Task instructions >> Across the material below, how many lines hold the word "JavaScript"? Only the number should be given.

──────────────────────────────

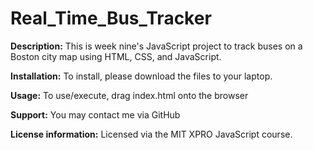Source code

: # Real_Time_Bus_Tracker

**Description:**
This is week nine's JavaScript project to track buses on a Boston city map using HTML, CSS, and JavaScript.

**Installation:**
To install, please download the files to your laptop.  

**Usage:**
To use/execute, drag index.html onto the browser

**Support:**
You may contact me via GitHub

**License information:**
Licensed via the MIT XPRO JavaScript course.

──────────────────────────────

Response area >> 2